- _YOUR TASK_:
Using the records below, copy exactly the part that opens with the line holding "right back paw: (82, 810)" and closes with the line holding "right knee: (84, 208)", minus the pictures.

- _GIVEN DATA_:
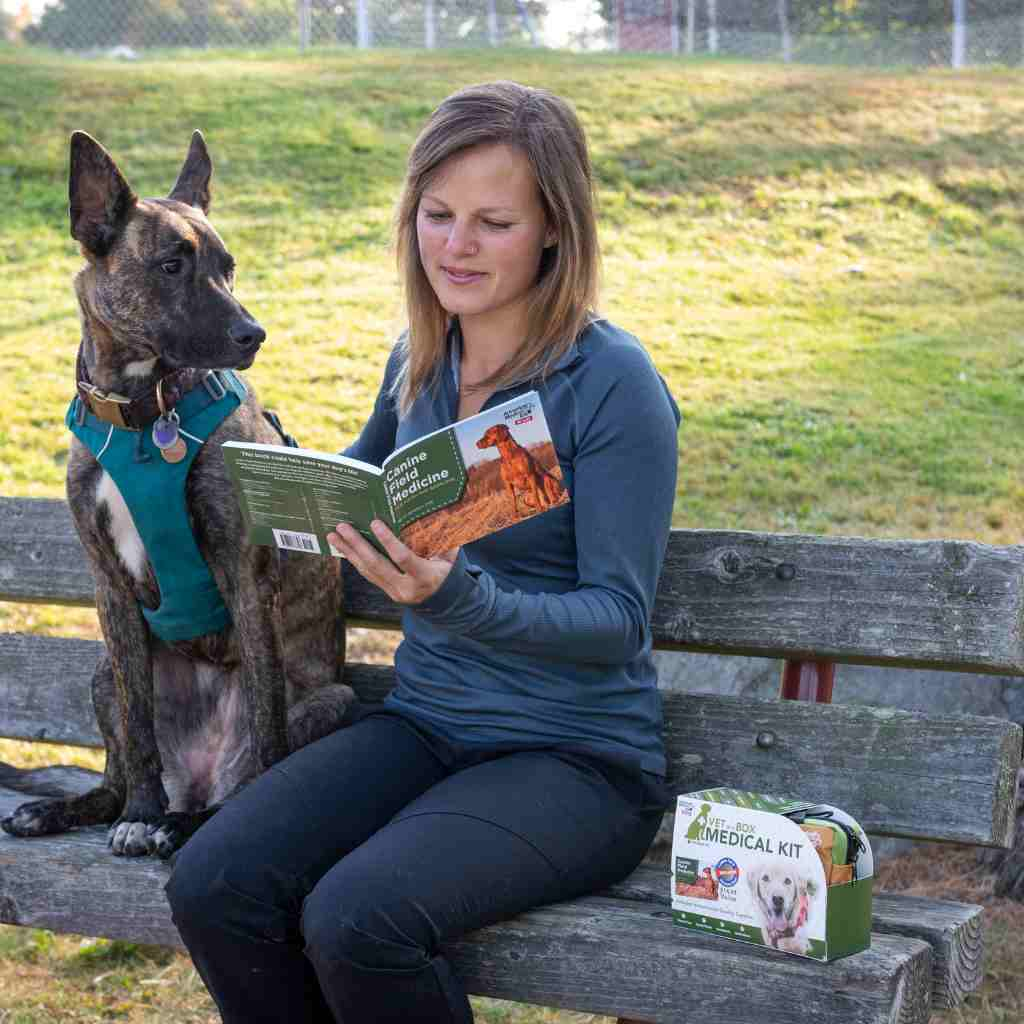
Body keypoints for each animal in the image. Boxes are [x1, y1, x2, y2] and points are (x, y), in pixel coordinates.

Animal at [0, 132, 354, 860]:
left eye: (229, 266)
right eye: (170, 266)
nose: (253, 335)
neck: (142, 411)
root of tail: (196, 780)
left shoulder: (245, 573)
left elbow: (267, 726)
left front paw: (180, 822)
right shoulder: (108, 584)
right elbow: (138, 734)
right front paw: (139, 810)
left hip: (331, 700)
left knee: (242, 778)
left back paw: (185, 822)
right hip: (99, 674)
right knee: (117, 769)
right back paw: (82, 810)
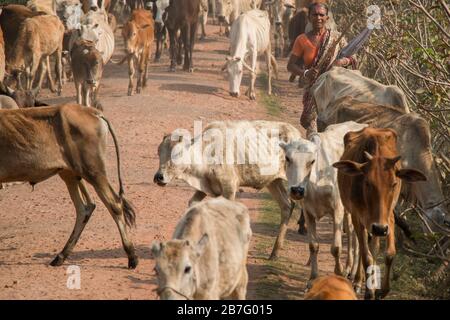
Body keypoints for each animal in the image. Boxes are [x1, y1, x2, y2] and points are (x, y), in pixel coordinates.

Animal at [0, 104, 137, 268]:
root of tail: (93, 112)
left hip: (93, 171)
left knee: (114, 204)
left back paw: (132, 256)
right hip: (70, 174)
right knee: (84, 208)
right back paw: (61, 256)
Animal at [280, 121, 368, 286]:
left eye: (312, 161)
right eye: (287, 158)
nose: (296, 190)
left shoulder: (337, 210)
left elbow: (336, 248)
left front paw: (339, 273)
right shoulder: (308, 212)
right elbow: (313, 246)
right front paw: (312, 279)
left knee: (359, 238)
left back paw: (357, 277)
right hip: (348, 211)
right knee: (352, 233)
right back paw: (349, 269)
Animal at [334, 127, 426, 300]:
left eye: (394, 183)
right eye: (367, 182)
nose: (380, 228)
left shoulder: (388, 218)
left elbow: (389, 254)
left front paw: (382, 290)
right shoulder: (358, 217)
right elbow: (366, 255)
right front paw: (368, 291)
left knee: (374, 246)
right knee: (362, 246)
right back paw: (358, 281)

- _COMPLETED TASK_:
right back paw: (82, 810)
Body keypoints for each animal in the image. Boxes are [x1, y1, x2, y2] and points are (x, y), in pixel coordinates.

Animal at [0, 104, 137, 268]:
root of tail: (93, 112)
left hip: (93, 171)
left knee: (114, 204)
left back paw: (132, 256)
right hip: (70, 174)
right knee: (84, 208)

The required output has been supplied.